As of this Wednesday, roughly 350 genes had been implicated in the development of cancer. "These genes have been discovered over the course of 25 years, using many different strategies" cancer researcher Michael Stratton told reporters at a press conference.
On Thursday, in the March 8, 2007, issue of Nature, Stratton and colleagues at a dozen European, American and Australian research institutions added roughly a hundred genes to the cancer gene pool, through a new strategy that he termed "in principle very simple:" they systematically sequenced all 518 kinase genes of cancer cells and compared them to those of normal cells.
The researchers focused on kinase genes because despite the advances of genomic technologies over the past decades, sequencing the entire genome of a sufficient number of cells remains technically infeasible at this point - though Stratton said that new technologies might make such a project possible in the future.
But for now, "to tackle the genome, one has to bite off a chunk," Andrew Futreal said. Stratton and Futreal are co-leaders of the human cancer genome project at the Wellcome Trust Sanger Institute in Cambridge, UK, which had a major role in the research now published in Nature.
Kinase genes were an obvious choice because, as the authors wrote in their paper, "the protein kinase is the domain most commonly found among known cancer genes1 and because inhibitors of mutated protein kinases," such as Gleevec (imatinib mesylate, Novartis AG), "have recently shown remarkable efficacy in cancer treatment."
The researchers focused on kinases partly for their therapeutic potential, but the pattern of their findings may be somewhat sobering, at least for those hoping for blockbusters. The research argued against there being a whole lot of blockbusters around.
"We tend to see infrequently mutated genes distributed pretty broadly across all the tumor types we looked at," Futreal said, describing the overall pattern of the data. Though some kinases were mutated in up to 6 percent of the samples, such a high number was "more the exception than the rule."
Even though each individual mutation existed in relatively few samples, their cumulative number was nevertheless impressive. In roughly 200 tissue samples from major cancer types, the scientists found no fewer than a thousand mutations. Of these, roughly 100 - which the researchers termed "driver" mutations - seemed to have a causative role in cancer, while the other 900 "passenger" mutations seemed to result from either defective DNA repair mechanisms the cancer or treatments.
The researchers used several methods to distinguish driver from passenger mutations. "Driver mutations are likely to change the sequence of the proteins they encode," Stratton said, so those mutations that changed the amino acid sequence of a protein were more likely to be drivers.
The fact that the kinases are extremely well studied protein family further helped sort drivers from passengers. "We know an awful lot about the bits of the protein that are functionally involved in modulating and generating the signals. So we can find those mutations, which are present in those critical domains of the kinase, and using that strategy, we can identify driver mutations," Stratton explained.
Even though driver mutations appear to account for only about 10 percent of the mutations the scientists found, even that number was surprising to their discoverers. Futreal said that based on previous data, his expectation of the number of new point mutations they would find was closer to 10 then to 100.

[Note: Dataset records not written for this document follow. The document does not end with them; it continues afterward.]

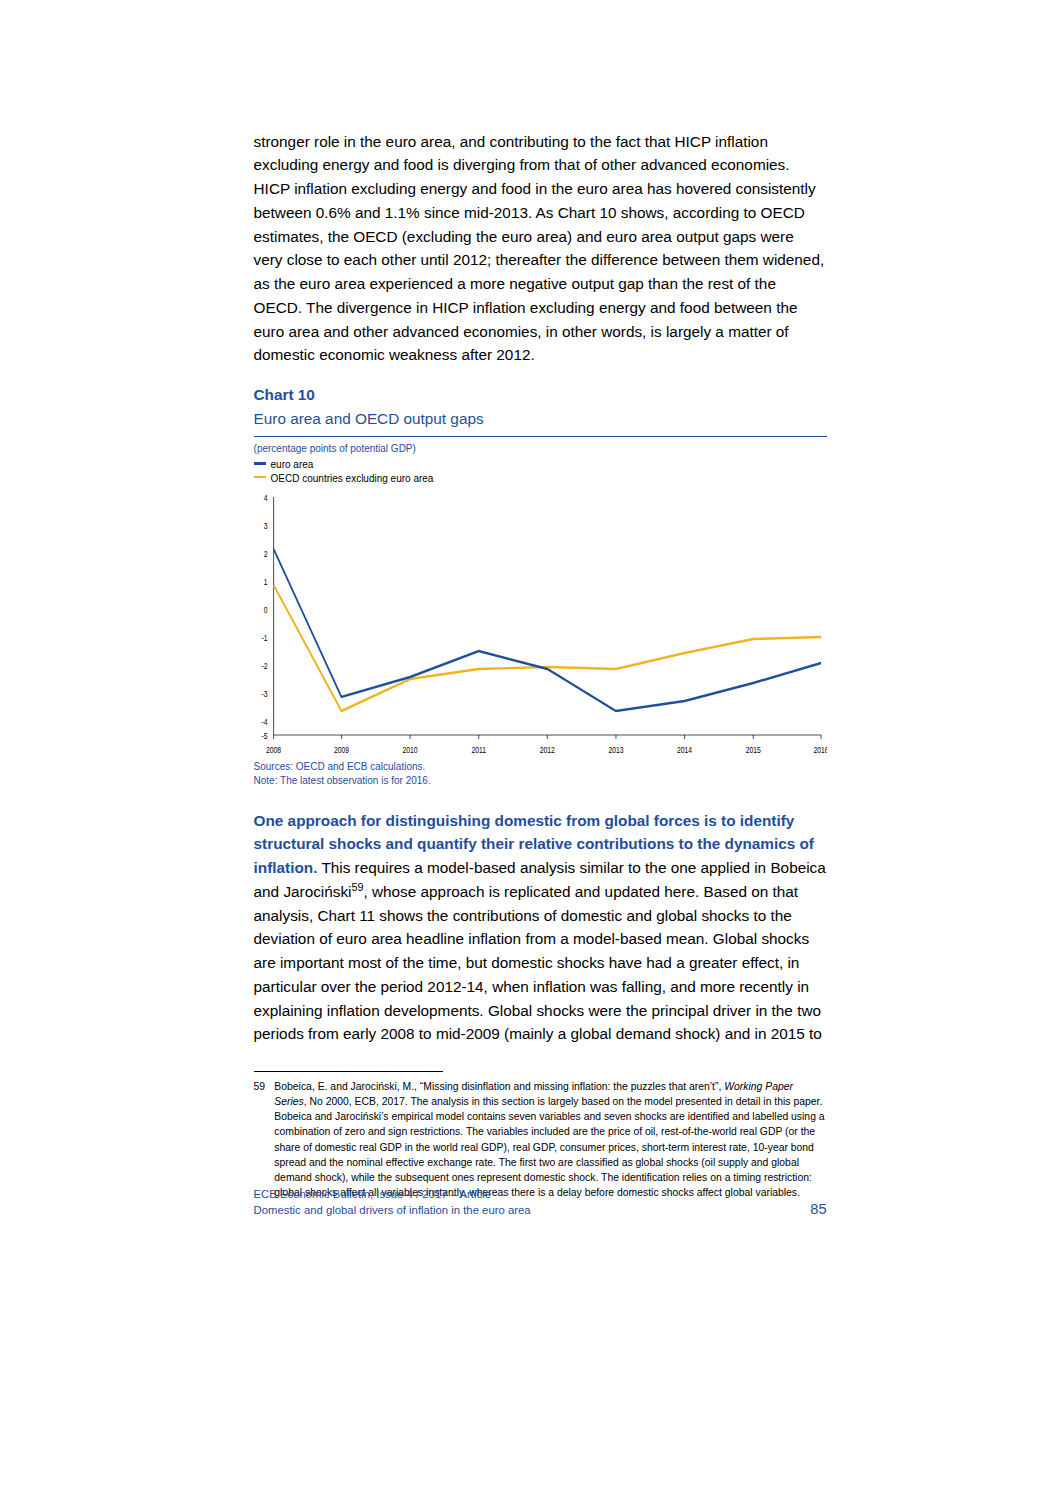stronger role in the euro area, and contributing to the fact that HICP inflation excluding energy and food is diverging from that of other advanced economies. HICP inflation excluding energy and food in the euro area has hovered consistently between 0.6% and 1.1% since mid-2013. As Chart 10 shows, according to OECD estimates, the OECD (excluding the euro area) and euro area output gaps were very close to each other until 2012; thereafter the difference between them widened, as the euro area experienced a more negative output gap than the rest of the OECD. The divergence in HICP inflation excluding energy and food between the euro area and other advanced economies, in other words, is largely a matter of domestic economic weakness after 2012.
Chart 10
Euro area and OECD output gaps
(percentage points of potential GDP)
euro area
OECD countries excluding euro area
4 3 2 1 0 -1 -2 -3 -4 -5 2008 2009 2010 2011 2012 2013 2014 2015 2016
Sources: OECD and ECB calculations.
Note: The latest observation is for 2016.
One approach for distinguishing domestic from global forces is to identify structural shocks and quantify their relative contributions to the dynamics of inflation. This requires a model-based analysis similar to the one applied in Bobeica and Jarociński59, whose approach is replicated and updated here. Based on that analysis, Chart 11 shows the contributions of domestic and global shocks to the deviation of euro area headline inflation from a model-based mean. Global shocks are important most of the time, but domestic shocks have had a greater effect, in particular over the period 2012-14, when inflation was falling, and more recently in explaining inflation developments. Global shocks were the principal driver in the two periods from early 2008 to mid-2009 (mainly a global demand shock) and in 2015 to
59
Bobeica, E. and Jarociński, M., “Missing disinflation and missing inflation: the puzzles that aren’t”, Working Paper Series, No 2000, ECB, 2017. The analysis in this section is largely based on the model presented in detail in this paper. Bobeica and Jarociński’s empirical model contains seven variables and seven shocks are identified and labelled using a combination of zero and sign restrictions. The variables included are the price of oil, rest-of-the-world real GDP (or the share of domestic real GDP in the world real GDP), real GDP, consumer prices, short-term interest rate, 10-year bond spread and the nominal effective exchange rate. The first two are classified as global shocks (oil supply and global demand shock), while the subsequent ones represent domestic shock. The identification relies on a timing restriction: global shocks affect all variables instantly, whereas there is a delay before domestic shocks affect global variables.
ECB Economic Bulletin, Issue 4 / 2017 – Article
Domestic and global drivers of inflation in the euro area
85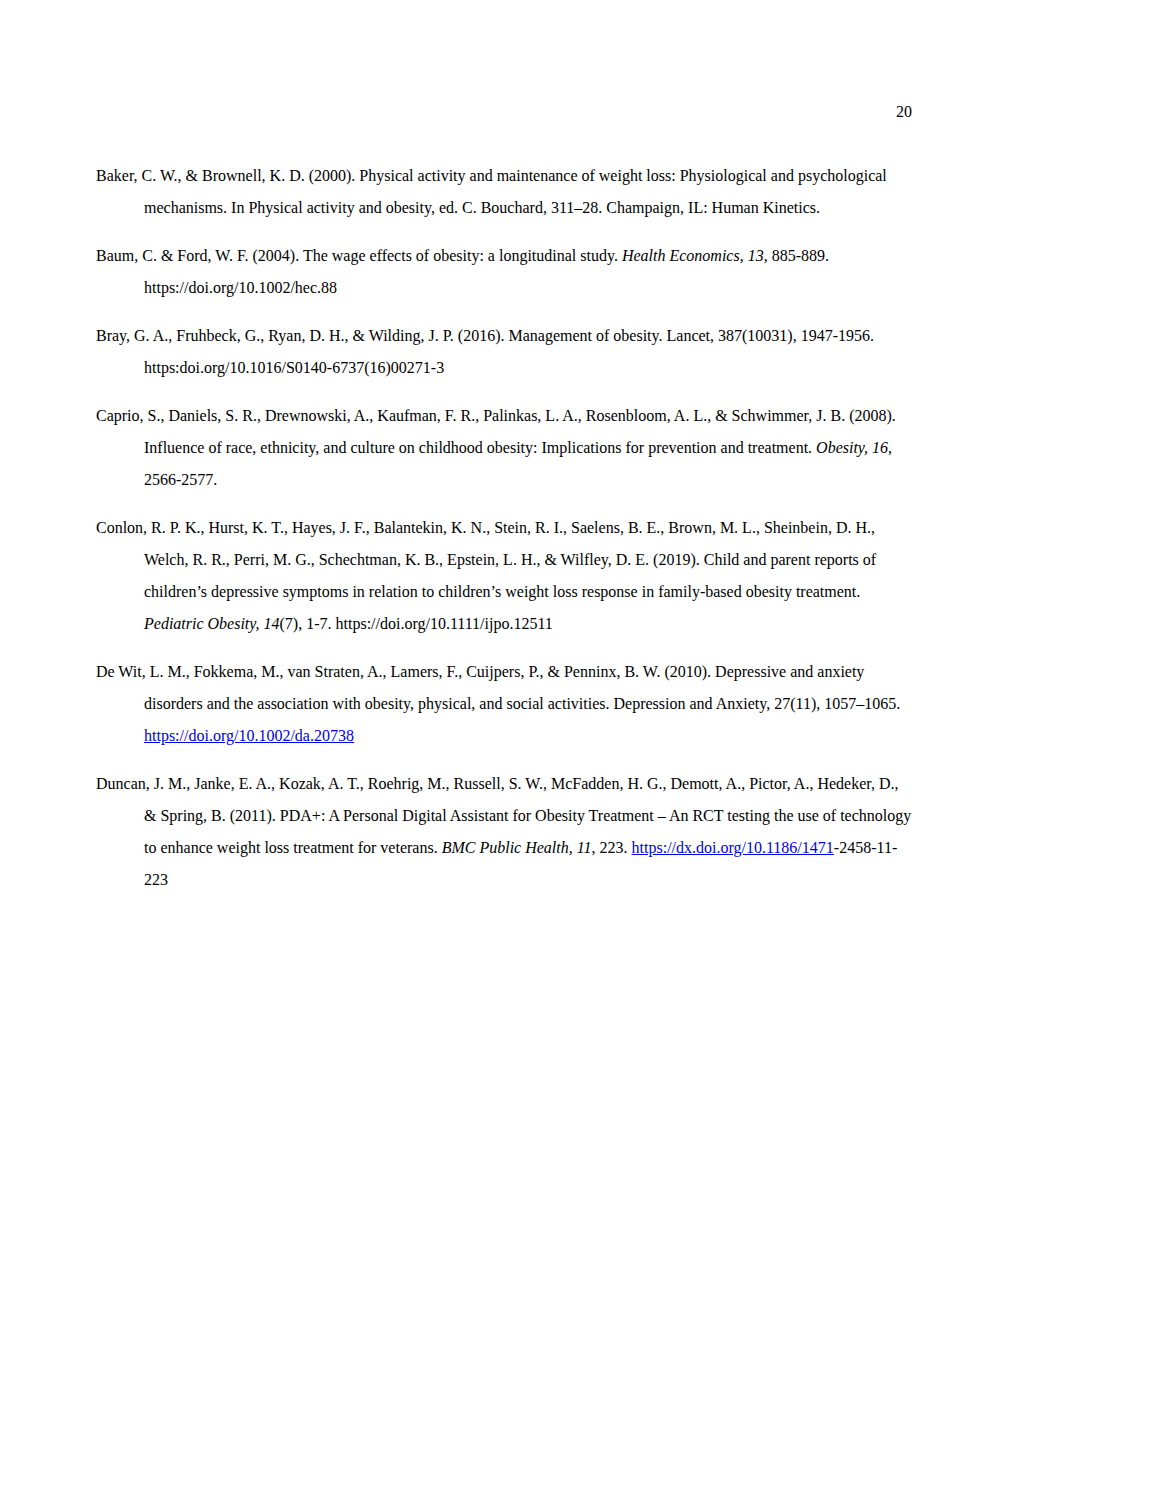20
Baker, C. W., & Brownell, K. D. (2000). Physical activity and maintenance of weight loss: Physiological and psychological mechanisms. In Physical activity and obesity, ed. C. Bouchard, 311–28. Champaign, IL: Human Kinetics.
Baum, C. & Ford, W. F. (2004). The wage effects of obesity: a longitudinal study. Health Economics, 13, 885-889. https://doi.org/10.1002/hec.88
Bray, G. A., Fruhbeck, G., Ryan, D. H., & Wilding, J. P. (2016). Management of obesity. Lancet, 387(10031), 1947-1956. https:doi.org/10.1016/S0140-6737(16)00271-3
Caprio, S., Daniels, S. R., Drewnowski, A., Kaufman, F. R., Palinkas, L. A., Rosenbloom, A. L., & Schwimmer, J. B. (2008). Influence of race, ethnicity, and culture on childhood obesity: Implications for prevention and treatment. Obesity, 16, 2566-2577.
Conlon, R. P. K., Hurst, K. T., Hayes, J. F., Balantekin, K. N., Stein, R. I., Saelens, B. E., Brown, M. L., Sheinbein, D. H., Welch, R. R., Perri, M. G., Schechtman, K. B., Epstein, L. H., & Wilfley, D. E. (2019). Child and parent reports of children’s depressive symptoms in relation to children’s weight loss response in family-based obesity treatment. Pediatric Obesity, 14(7), 1-7. https://doi.org/10.1111/ijpo.12511
De Wit, L. M., Fokkema, M., van Straten, A., Lamers, F., Cuijpers, P., & Penninx, B. W. (2010). Depressive and anxiety disorders and the association with obesity, physical, and social activities. Depression and Anxiety, 27(11), 1057–1065. https://doi.org/10.1002/da.20738
Duncan, J. M., Janke, E. A., Kozak, A. T., Roehrig, M., Russell, S. W., McFadden, H. G., Demott, A., Pictor, A., Hedeker, D., & Spring, B. (2011). PDA+: A Personal Digital Assistant for Obesity Treatment – An RCT testing the use of technology to enhance weight loss treatment for veterans. BMC Public Health, 11, 223. https://dx.doi.org/10.1186/1471-2458-11-223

Overall, the results suggested that there may be many more cancer genes than previously suspected - a finding that both validates the approach of the cancer genome atlas and suggests that it should look for strength in numbers. "More is definitely going to be better here - we need to expand the number of tumors, the number of gene sequences, the number of types of tumors," Futreal said.
Stratton added that "on the basis of these data . . . We really ought to be aiming for the complete sequences of the genomes of maybe 10 to 20,000 individual human cancers, covering all the common and many of the less common types of cancer."
The sheer volume of their data allowed the researchers to go beyond looking at the roles of individual kinases and look at whole kinase networks. "The way these things function is that one kinase turns on another one, which turns on another one, which turns on another one and so forth . . ." and to see whether there were any mutations that popped up frequently. One pathway they identified, which "wasn't particularly well implicated before," was the JNK/Map kinase pathway, which appears to have an intriguing connection to colorectal cancer, Futreal said. That is a connection "that we probably would not have found, had we not gone and sequenced all the kinases through a large number of tumors."